The successful applicant will be based in Liverpool and will have the opportunity to undertake periods of study at AstraZeneca’s Oncology R&D Centre in Cambridge and at UEA. The successful applicant will receive “hands-on” training in the application of advanced NMR methods (spatially resolved, multipulse, multidimensional, gradient, direct and inverse experiments) and will be expected to run all their own NMR experiments and to interact with other members of the NMR research groups. The successful applicant will, therefore, gain advanced experience in the design of NMR experiments and in the use of state-of-the-art NMR spectrometers, not simply be a service user. The Department of Chemistry, University of Liverpool, has an extensive analytical capability, including mass spectrometry, IR, GC, HPLC, ICP, BET surface area measurement, single crystal, and powder XRD, etc. The successful applicant will have the opportunity to receive training in each of these techniques as appropriate.
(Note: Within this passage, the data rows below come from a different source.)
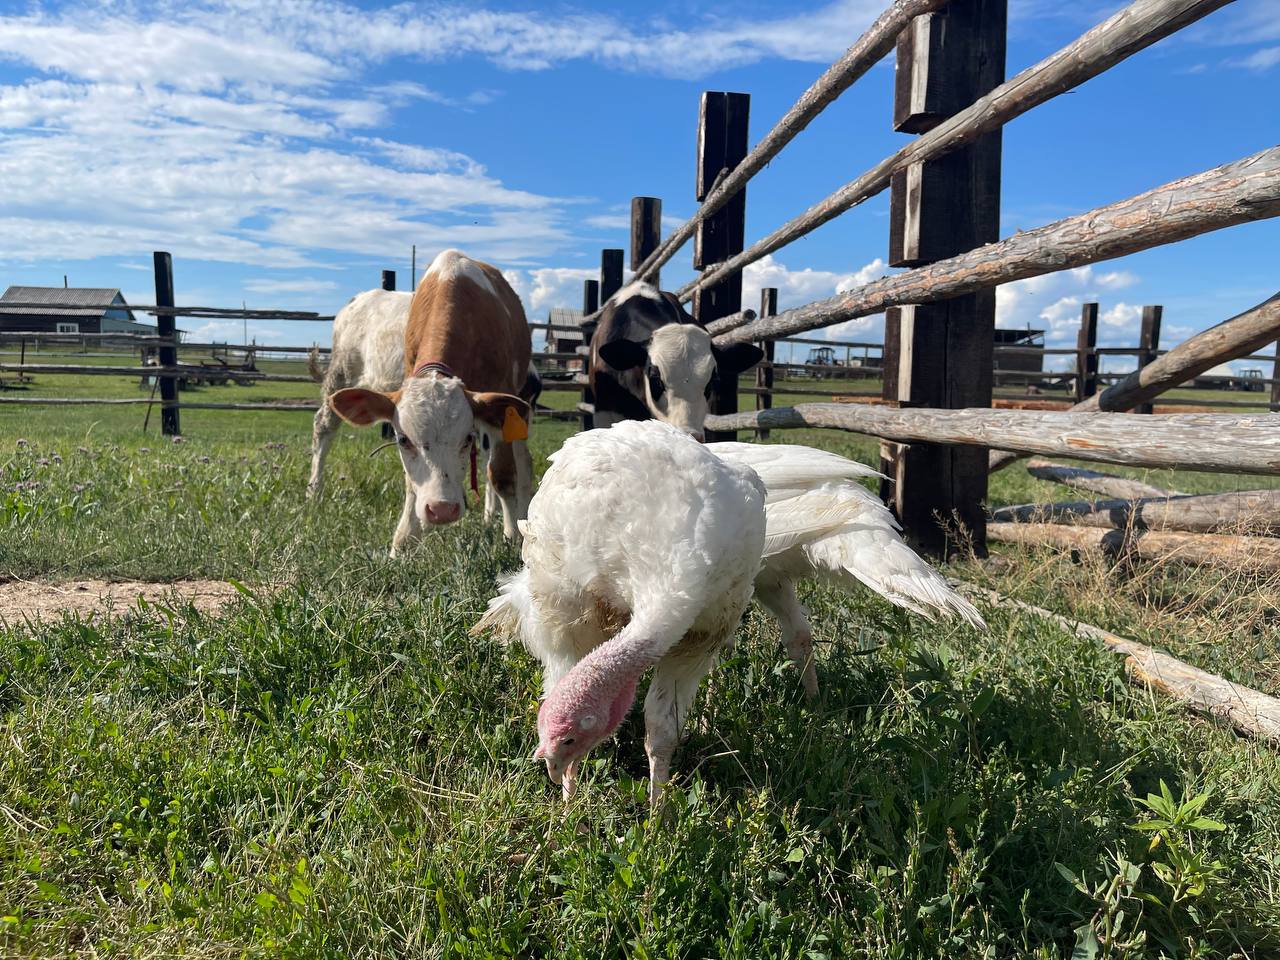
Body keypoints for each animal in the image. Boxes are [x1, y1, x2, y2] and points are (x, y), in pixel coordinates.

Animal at [325, 250, 536, 555]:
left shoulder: (501, 401)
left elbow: (503, 474)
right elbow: (411, 483)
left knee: (522, 462)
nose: (442, 510)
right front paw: (403, 542)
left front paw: (512, 537)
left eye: (466, 438)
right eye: (403, 440)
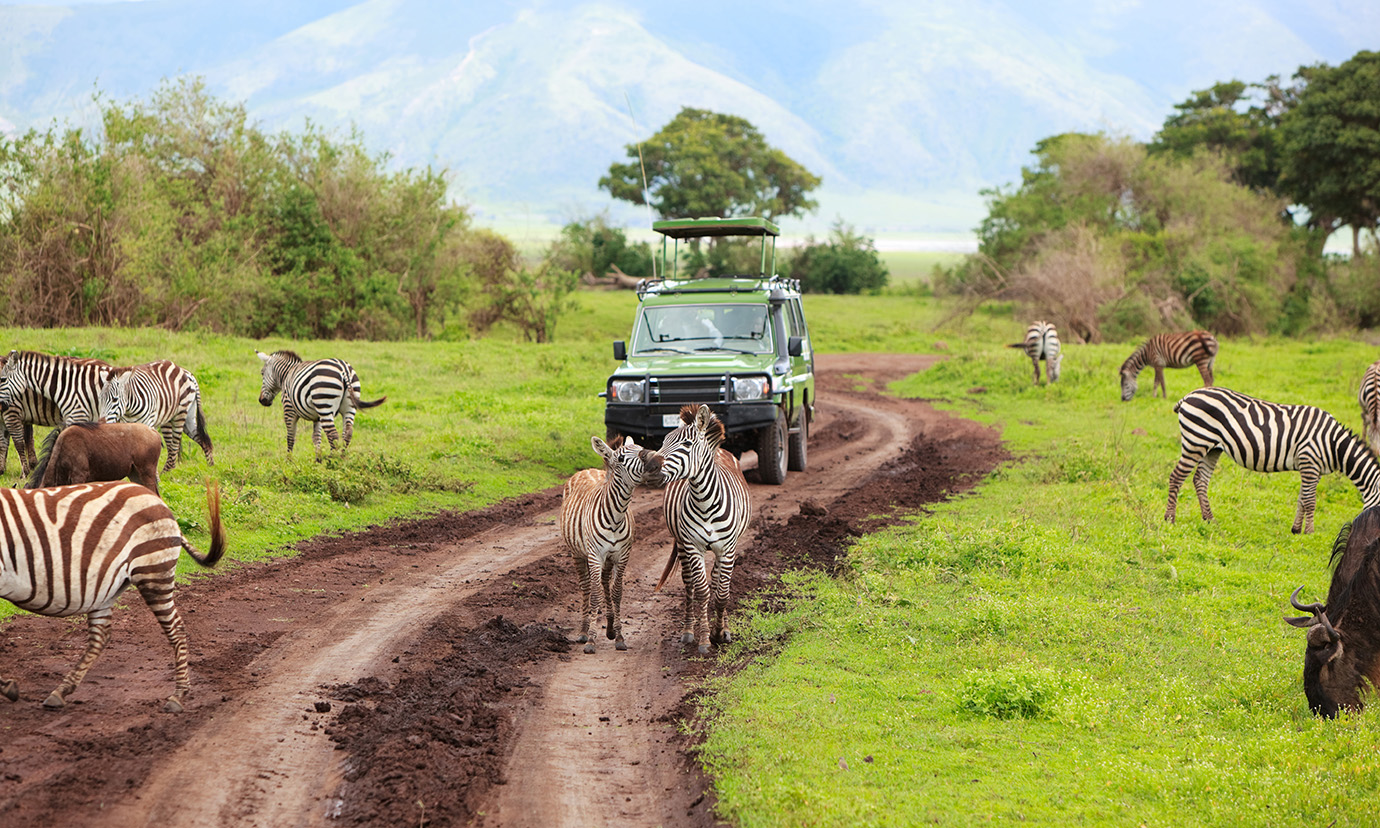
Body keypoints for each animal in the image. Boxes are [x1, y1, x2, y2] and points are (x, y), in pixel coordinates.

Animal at [0, 477, 226, 712]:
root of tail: (156, 499)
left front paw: (7, 687)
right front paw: (8, 687)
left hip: (153, 571)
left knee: (176, 628)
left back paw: (178, 695)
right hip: (105, 588)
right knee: (101, 635)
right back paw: (60, 692)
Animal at [255, 346, 386, 455]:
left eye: (262, 373)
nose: (261, 400)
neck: (287, 374)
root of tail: (344, 369)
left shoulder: (289, 410)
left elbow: (291, 437)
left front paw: (289, 461)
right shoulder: (317, 416)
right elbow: (316, 438)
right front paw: (317, 461)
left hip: (325, 405)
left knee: (333, 435)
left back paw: (332, 461)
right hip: (349, 406)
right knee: (347, 433)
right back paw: (342, 458)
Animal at [560, 433, 667, 654]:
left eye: (641, 448)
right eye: (621, 459)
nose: (657, 462)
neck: (616, 516)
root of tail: (587, 470)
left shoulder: (621, 556)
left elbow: (617, 593)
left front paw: (619, 636)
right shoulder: (595, 555)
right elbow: (594, 595)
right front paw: (591, 640)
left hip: (607, 560)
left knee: (604, 583)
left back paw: (608, 628)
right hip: (578, 553)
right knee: (586, 587)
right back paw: (583, 631)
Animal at [656, 402, 756, 656]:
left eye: (686, 445)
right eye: (664, 441)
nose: (651, 465)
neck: (705, 501)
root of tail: (720, 450)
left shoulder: (727, 548)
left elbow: (722, 593)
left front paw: (720, 632)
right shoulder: (693, 546)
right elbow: (702, 591)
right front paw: (704, 639)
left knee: (718, 580)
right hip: (682, 545)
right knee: (690, 583)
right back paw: (688, 631)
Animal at [1164, 389, 1380, 538]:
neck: (1333, 444)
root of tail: (1189, 395)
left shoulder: (1312, 468)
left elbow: (1302, 499)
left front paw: (1296, 530)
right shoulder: (1309, 461)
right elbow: (1310, 501)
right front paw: (1309, 532)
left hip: (1211, 448)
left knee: (1200, 479)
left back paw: (1210, 520)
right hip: (1196, 441)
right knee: (1176, 476)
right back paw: (1170, 519)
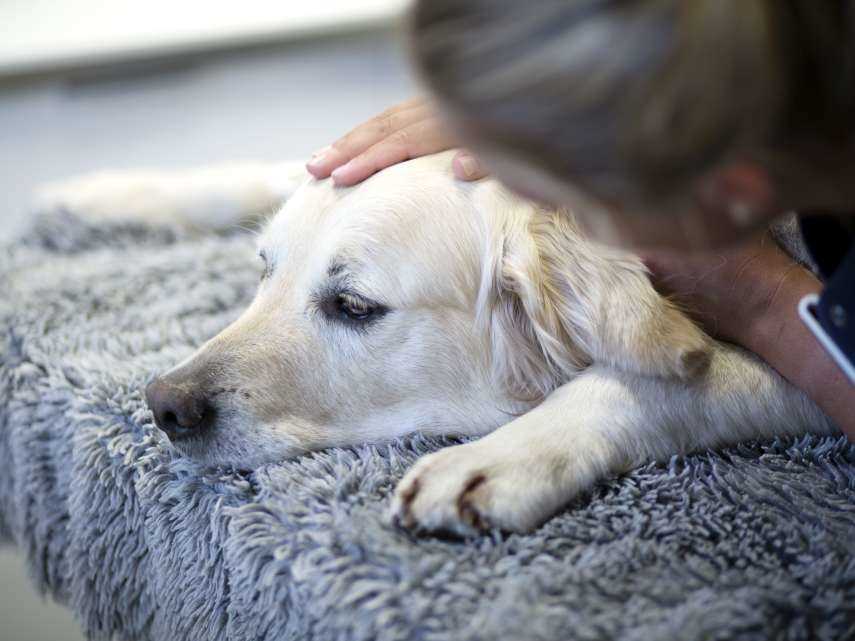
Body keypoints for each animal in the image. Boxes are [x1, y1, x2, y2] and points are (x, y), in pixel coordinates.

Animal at [40, 151, 836, 536]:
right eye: (264, 269)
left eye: (353, 306)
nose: (164, 405)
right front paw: (107, 194)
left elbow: (647, 381)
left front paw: (495, 460)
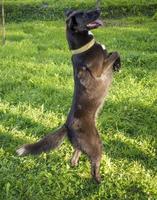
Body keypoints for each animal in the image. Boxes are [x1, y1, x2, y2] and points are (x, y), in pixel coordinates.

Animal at [16, 9, 121, 184]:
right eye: (85, 14)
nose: (99, 10)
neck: (82, 47)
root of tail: (67, 125)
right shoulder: (99, 70)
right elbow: (115, 52)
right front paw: (117, 63)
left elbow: (114, 53)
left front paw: (118, 65)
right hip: (95, 144)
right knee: (94, 165)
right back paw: (99, 182)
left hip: (83, 144)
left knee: (74, 157)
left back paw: (75, 166)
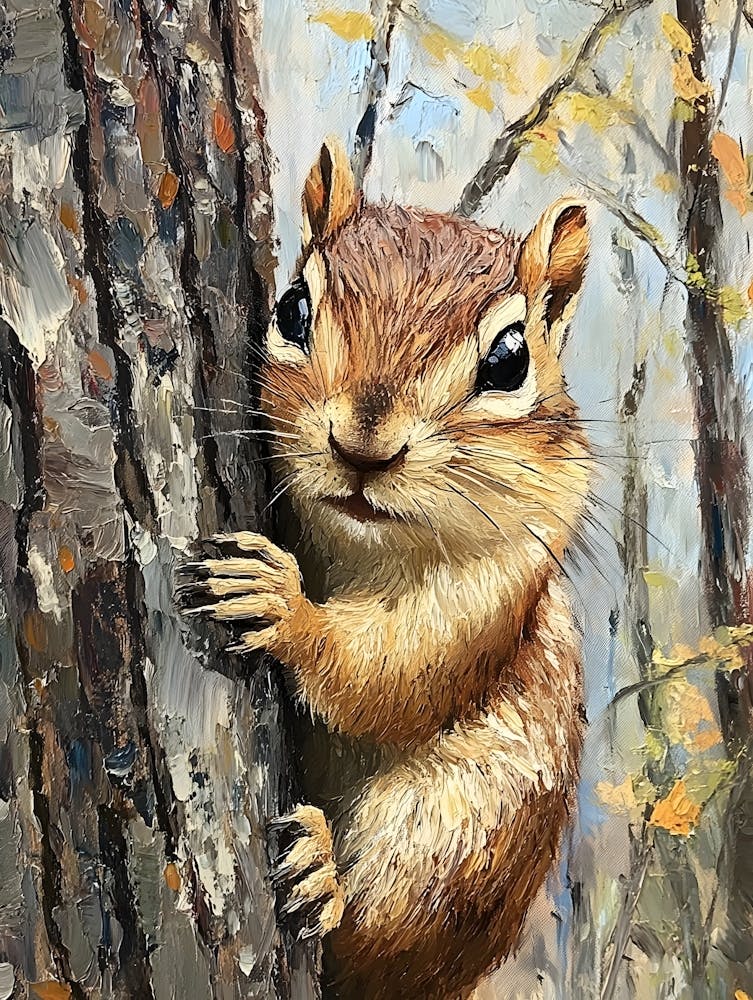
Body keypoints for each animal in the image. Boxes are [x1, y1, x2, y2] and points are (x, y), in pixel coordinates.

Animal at [182, 137, 591, 999]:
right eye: (291, 309)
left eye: (510, 359)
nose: (362, 448)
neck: (360, 545)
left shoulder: (498, 585)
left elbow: (393, 672)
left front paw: (282, 605)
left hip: (450, 833)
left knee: (375, 937)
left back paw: (321, 876)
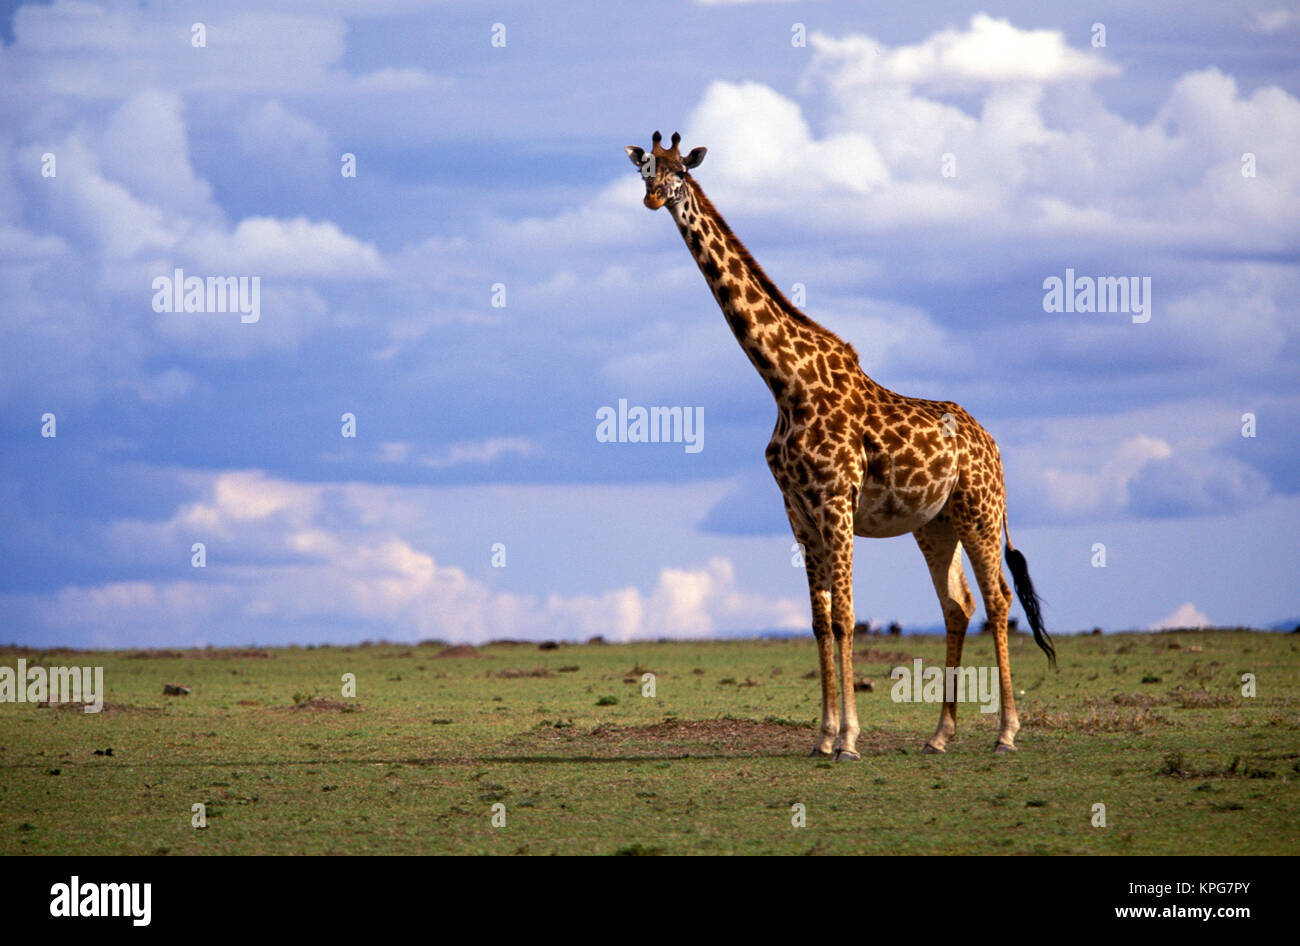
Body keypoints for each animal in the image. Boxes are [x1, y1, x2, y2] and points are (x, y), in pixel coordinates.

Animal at [625, 131, 1055, 758]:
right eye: (645, 170)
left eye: (682, 171)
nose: (655, 198)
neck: (785, 382)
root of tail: (994, 444)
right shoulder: (798, 512)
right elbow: (819, 621)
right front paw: (823, 737)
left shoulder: (835, 502)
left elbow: (847, 617)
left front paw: (849, 739)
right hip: (937, 523)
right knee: (958, 605)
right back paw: (939, 735)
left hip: (979, 510)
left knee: (998, 600)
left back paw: (1006, 733)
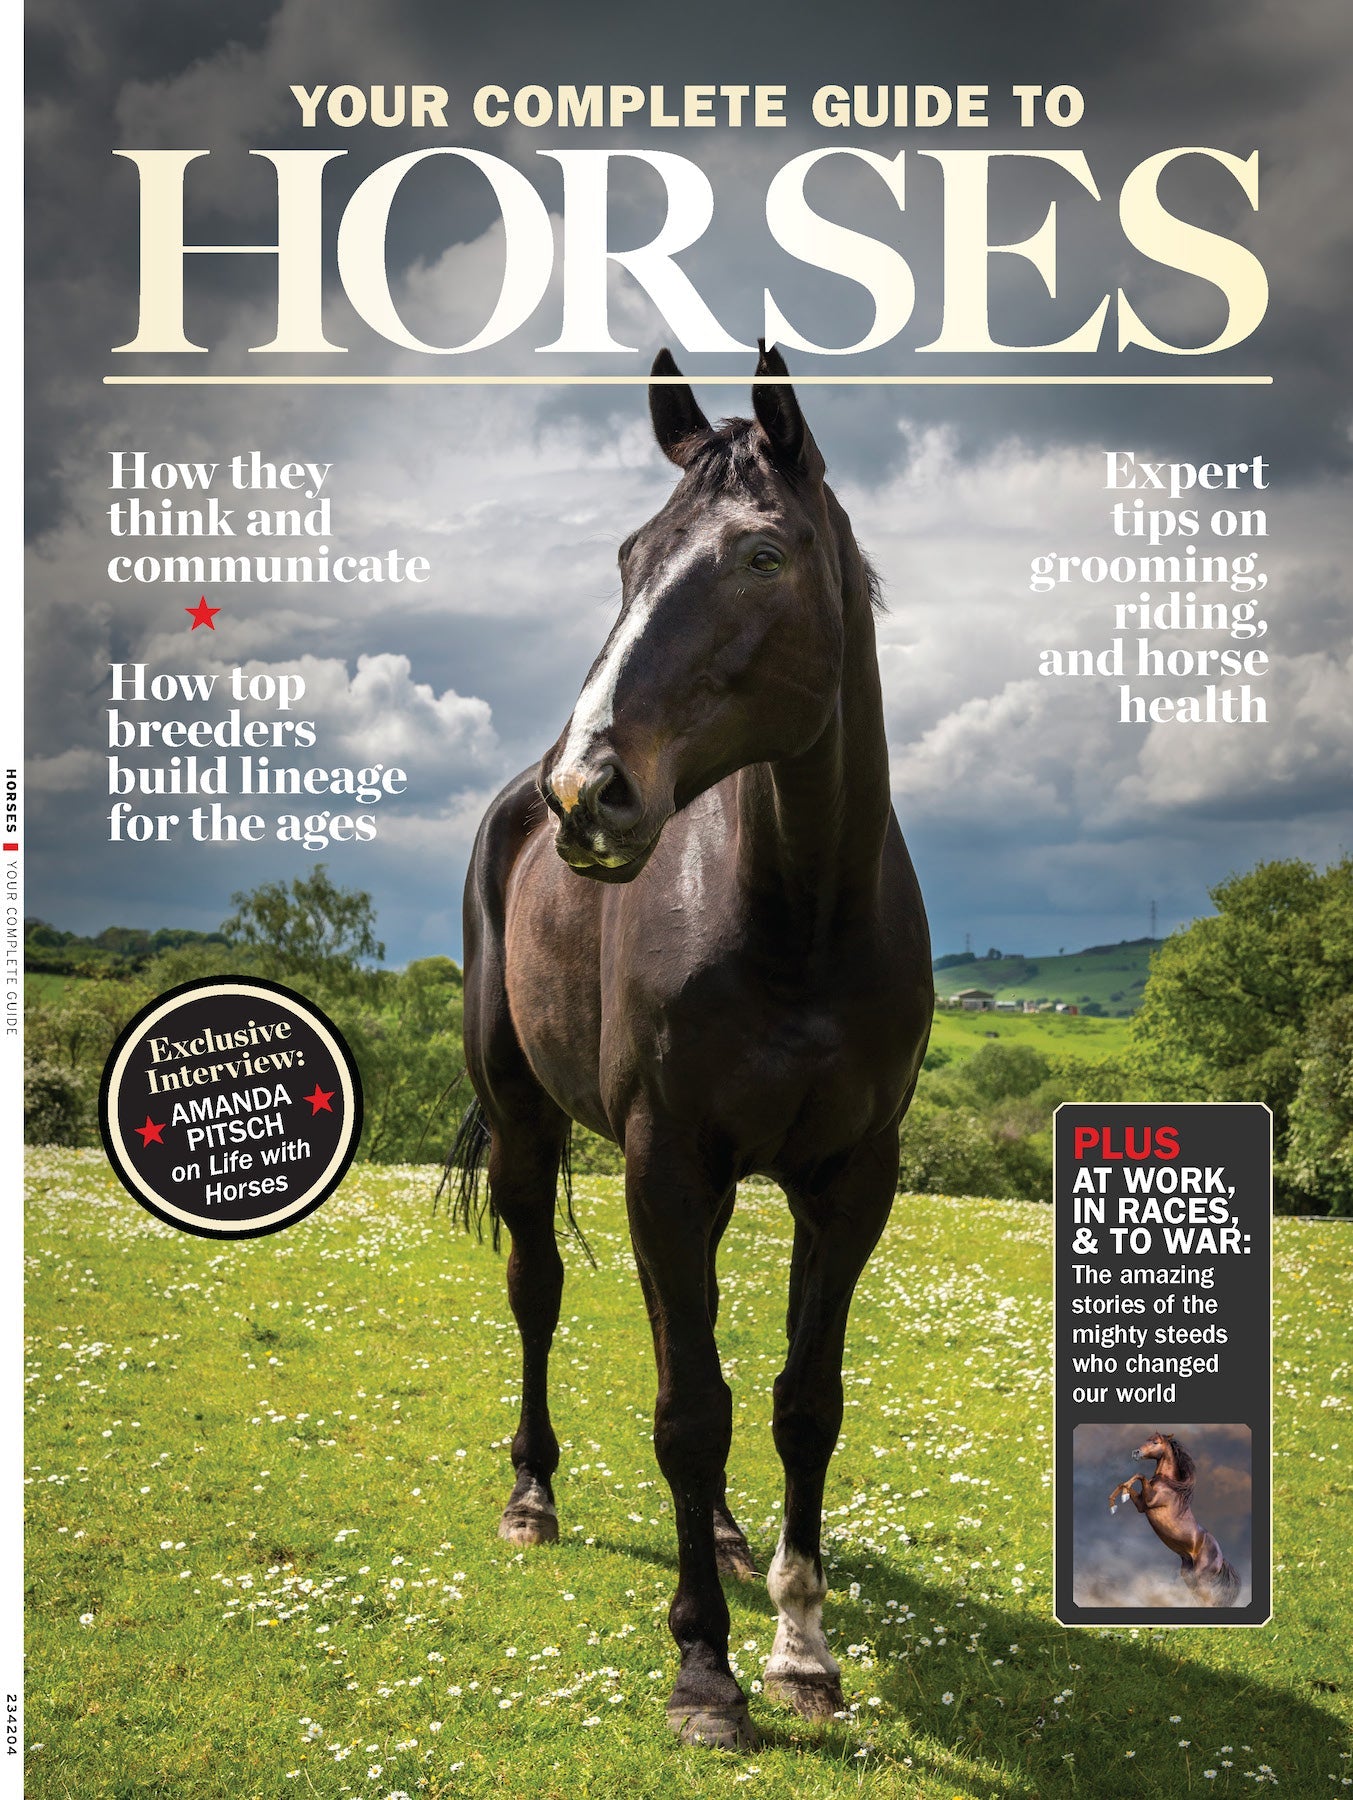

Applications are encouraged from highly motivated candidates with a strong interest in the application of NMR spectroscopy to complex chemical problems and who have, or expect to have, at least a 2:1 degree or equivalent in Chemistry or Pharmacy. The successful candidate will start in October 2020.Applications should be made as soon as possible but no later than 27th March 2020. Some teaching duties may be required.
Informal enquiries are also encouraged and should be addressed to Dr Jonathan Iggo, [Email Address Removed]
To apply for this opportunity, please visit: https://www.liverpool.ac.uk/study/postgraduate-research/how-to-apply/
The award will pay tuition fees and a maintenance grant for 3.5 years (currently £15.009 p.a.) for candidates meeting the eligibility requirements of the EPSRC – please refer to the EPSRC website: https://epsrc.ukri.org/skills/students/guidance-on-epsrc-studentships/eligibility/
1. Wallace, M., Adams, D. J. & Iggo, J. A. “Titrations without the Additions: The Efficient Determination of pK(a) Values Using NMR Imaging Techniques.” Analytical Chemistry, 2018, 90, 4160-4166.
2. Wallace, M., Hicks, T., Khimyak Y. K. & Angulo, J. “Self-Correcting Method for the Measurement of Free Calcium and Magnesium Concentrations by 1H NMR” Analytical Chemistry, 2019, 91, 14442-14450.